━━━━━ The input
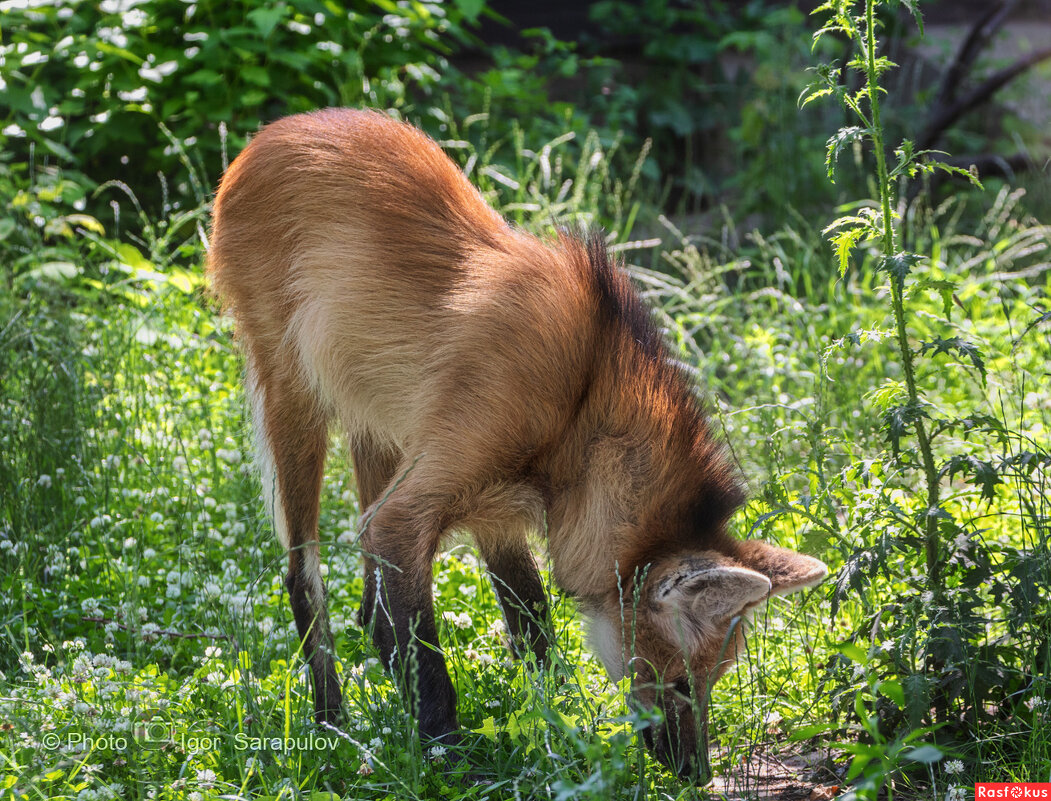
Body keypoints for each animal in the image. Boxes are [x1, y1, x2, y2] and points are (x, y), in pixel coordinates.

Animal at [207, 106, 828, 773]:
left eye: (711, 685)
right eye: (683, 683)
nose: (695, 773)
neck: (578, 413)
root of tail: (272, 133)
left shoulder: (498, 505)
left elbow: (532, 624)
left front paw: (559, 733)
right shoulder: (414, 509)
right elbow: (431, 661)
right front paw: (450, 760)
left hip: (379, 424)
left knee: (371, 608)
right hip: (296, 396)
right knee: (304, 576)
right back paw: (332, 730)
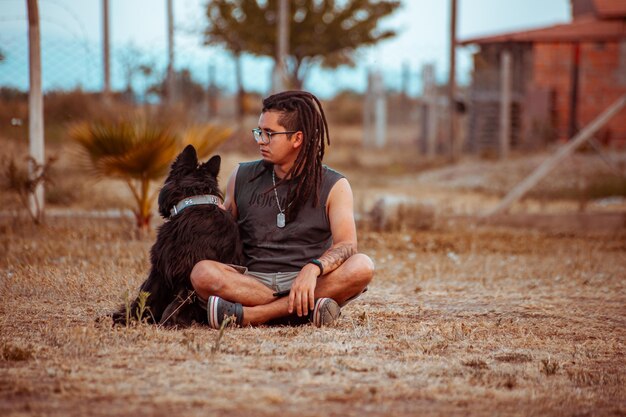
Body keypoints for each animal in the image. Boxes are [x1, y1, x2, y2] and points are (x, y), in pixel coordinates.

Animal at [111, 145, 241, 326]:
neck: (195, 202)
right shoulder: (160, 270)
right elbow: (145, 299)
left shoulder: (184, 273)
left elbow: (174, 305)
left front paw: (168, 322)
━━━━━━━━━━
Apart from the pictures, write every entry out again exactly.

→ The completed task
Body keypoints for each animal in the image. Boxes are [x1, y1, x2, y2] and points are (x, y), in pixel coordinates.

Animal at [207, 106, 828, 773]:
left eye: (711, 685)
right eye: (683, 683)
nose: (695, 773)
neck: (578, 413)
root of tail: (272, 133)
left shoulder: (498, 505)
left elbow: (532, 624)
left front paw: (559, 733)
right shoulder: (414, 509)
right elbow: (431, 661)
right front paw: (450, 760)
left hip: (379, 424)
left knee: (371, 608)
right hip: (296, 396)
right knee: (304, 576)
right back paw: (332, 730)
Body keypoints for each animal in the image. Boxes are [x1, y1, x2, y2] and points are (x, y), in pixel coordinates.

Animal at [111, 145, 241, 326]:
neck: (195, 202)
right shoulder: (160, 270)
right elbow: (145, 299)
left shoulder: (184, 273)
left elbow: (174, 305)
left front paw: (168, 322)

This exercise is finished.